Computers like any material hobby are a benchmark comparison. People like to buy the best possible stuff just so they have the latest and greatest, and will likely only use 10-20% of its potential, until it is deemed obsolete by the next generational release. I know of someone who had 2 1080s and is now getting rid of them just so he can have 2 1080 TIs. I'm pretty sure he just plays Overwatch which is kind of a joke in the visual fidelity department. That's kind of like buying a .338 lapua rifle and putting a dot sight on it and shooting at room-distance targets. That's cool I guess if you have that much money to burn, I'd rather spend it on stuff like guns, bourbon, or just not spend it.
I bought what I bought so I could play current games like Witcher 3, overwatch, etc. With great framerates. And when the next generation of games come out in a year or 3 that are more leveraging of the cpu, play those, too.
A friend of mine has an i7 4xxxx, gtx970, 8gb ram ddr3.
He cranked up Wow last night on 1440, and maxed everything. Fps in orgrimmar was around 60, avg. And memory showed 80%+ utilization.
My pc used to do that about 5 years ago. Then 4 years ago, it barely hit 50, then 2 years ago, it became literally unplayable even at lowest settings.
My goal was to future proof my pc as much as possible, with the exception of knowing I'll need a new gpu in 2-4 years.
My i7-7700k can over clock to a very stable 6+ghz all day long with liquid cooling like I have. 32gd ddr4 should last a while (I find ram sticks go bad from time to time over the years though). Anyway, the only thing I forsee issues with in the next 5 years is the gpu. Maybe.

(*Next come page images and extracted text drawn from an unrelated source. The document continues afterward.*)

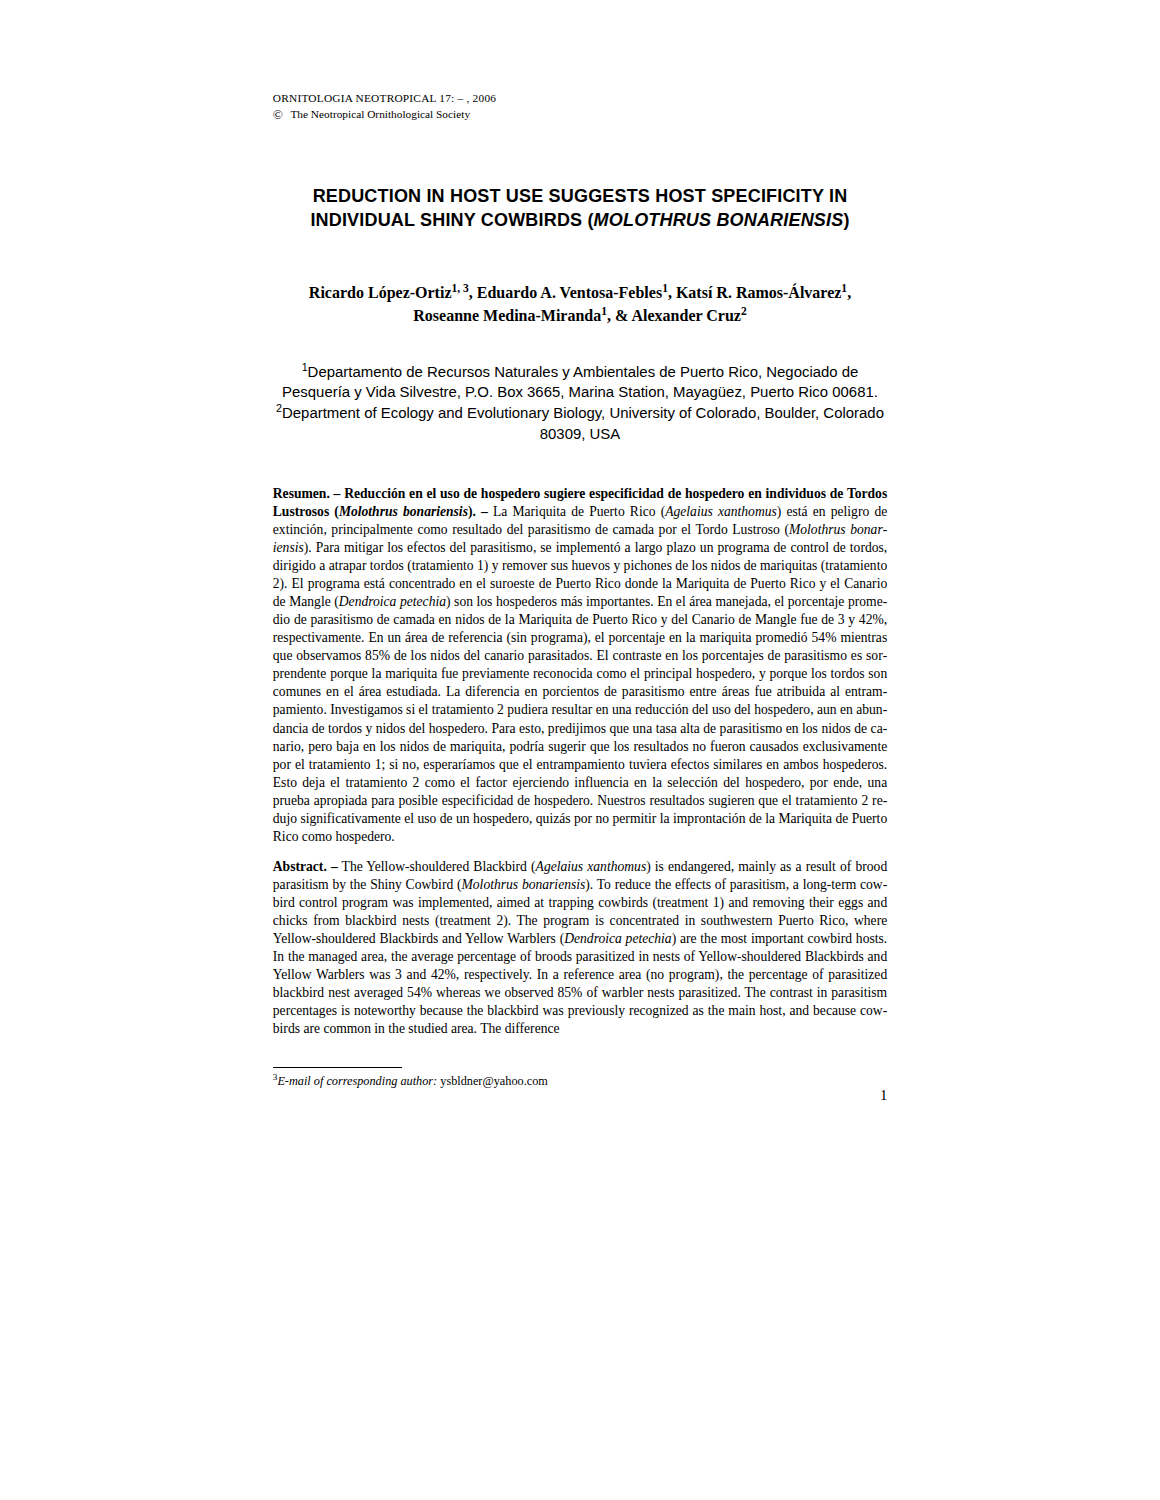ORNITOLOGIA NEOTROPICAL 17: – , 2006
© The Neotropical Ornithological Society
REDUCTION IN HOST USE SUGGESTS HOST SPECIFICITY IN
INDIVIDUAL SHINY COWBIRDS (MOLOTHRUS BONARIENSIS)
Ricardo López-Ortiz1, 3, Eduardo A. Ventosa-Febles1, Katsí R. Ramos-Álvarez1,
Roseanne Medina-Miranda1, & Alexander Cruz2
1Departamento de Recursos Naturales y Ambientales de Puerto Rico, Negociado de Pesquería y Vida Silvestre, P.O. Box 3665, Marina Station, Mayagüez, Puerto Rico 00681.
2Department of Ecology and Evolutionary Biology, University of Colorado, Boulder, Colorado 80309, USA
Resumen. – Reducción en el uso de hospedero sugiere especificidad de hospedero en individuos de Tordos Lustrosos (Molothrus bonariensis). – La Mariquita de Puerto Rico (Agelaius xanthomus) está en peligro de extinción, principalmente como resultado del parasitismo de camada por el Tordo Lustroso (Molothrus bonariensis). Para mitigar los efectos del parasitismo, se implementó a largo plazo un programa de control de tordos, dirigido a atrapar tordos (tratamiento 1) y remover sus huevos y pichones de los nidos de mariquitas (tratamiento 2). El programa está concentrado en el suroeste de Puerto Rico donde la Mariquita de Puerto Rico y el Canario de Mangle (Dendroica petechia) son los hospederos más importantes. En el área manejada, el porcentaje promedio de parasitismo de camada en nidos de la Mariquita de Puerto Rico y del Canario de Mangle fue de 3 y 42%, respectivamente. En un área de referencia (sin programa), el porcentaje en la mariquita promedió 54% mientras que observamos 85% de los nidos del canario parasitados. El contraste en los porcentajes de parasitismo es sorprendente porque la mariquita fue previamente reconocida como el principal hospedero, y porque los tordos son comunes en el área estudiada. La diferencia en porcientos de parasitismo entre áreas fue atribuida al entrampamiento. Investigamos si el tratamiento 2 pudiera resultar en una reducción del uso del hospedero, aun en abundancia de tordos y nidos del hospedero. Para esto, predijimos que una tasa alta de parasitismo en los nidos de canario, pero baja en los nidos de mariquita, podría sugerir que los resultados no fueron causados exclusivamente por el tratamiento 1; si no, esperaríamos que el entrampamiento tuviera efectos similares en ambos hospederos. Esto deja el tratamiento 2 como el factor ejerciendo influencia en la selección del hospedero, por ende, una prueba apropiada para posible especificidad de hospedero. Nuestros resultados sugieren que el tratamiento 2 redujo significativamente el uso de un hospedero, quizás por no permitir la improntación de la Mariquita de Puerto Rico como hospedero.
Abstract. – The Yellow-shouldered Blackbird (Agelaius xanthomus) is endangered, mainly as a result of brood parasitism by the Shiny Cowbird (Molothrus bonariensis). To reduce the effects of parasitism, a long-term cowbird control program was implemented, aimed at trapping cowbirds (treatment 1) and removing their eggs and chicks from blackbird nests (treatment 2). The program is concentrated in southwestern Puerto Rico, where Yellow-shouldered Blackbirds and Yellow Warblers (Dendroica petechia) are the most important cowbird hosts. In the managed area, the average percentage of broods parasitized in nests of Yellow-shouldered Blackbirds and Yellow Warblers was 3 and 42%, respectively. In a reference area (no program), the percentage of parasitized blackbird nest averaged 54% whereas we observed 85% of warbler nests parasitized. The contrast in parasitism percentages is noteworthy because the blackbird was previously recognized as the main host, and because cowbirds are common in the studied area. The difference
3E-mail of corresponding author: ysbldner@yahoo.com
1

That is why I spent the $1750 inc. Tax and shipping...because it was cheaper than building a "minimum for Witcher 3, today" pc....which would have initially cost me around $1k, even cannibalizing my old PC. With virtually no futureproofing, and needing an upgrade likely in less than 2 years.
I had my last pc built in 2010, I believe. I just over clocked it to 3.6ghz 2 days ago. It's still foundering. It's at the bare edge of usability for net surfing and struggles with starcraft 2 on lower end settings. That is 7 years from a mid to upper level 2010 build that I pinches a few pennies on. I am really hoping for 8 years (technology increases faster than linear) out of this PC, which I consider a near top end build (within reason/for common gaming use). It just makes sense financially to do it this way rather than shooting for minimum spec for today.
Just like your rifle analogy, I bought a Daniel defense carbine for hunting and home defense. Now, I run a suppressor full time and pump thousands of rounds suppressed downrange every year with it. I bought smart at first, and now that I'm using it harder, it's not disappointing. Still shoots around 1" at 100. Next I need a .308, so I have an sr25 acc on order. It will kill deer...or make me competitive in PRS gas gun competition if I so choose.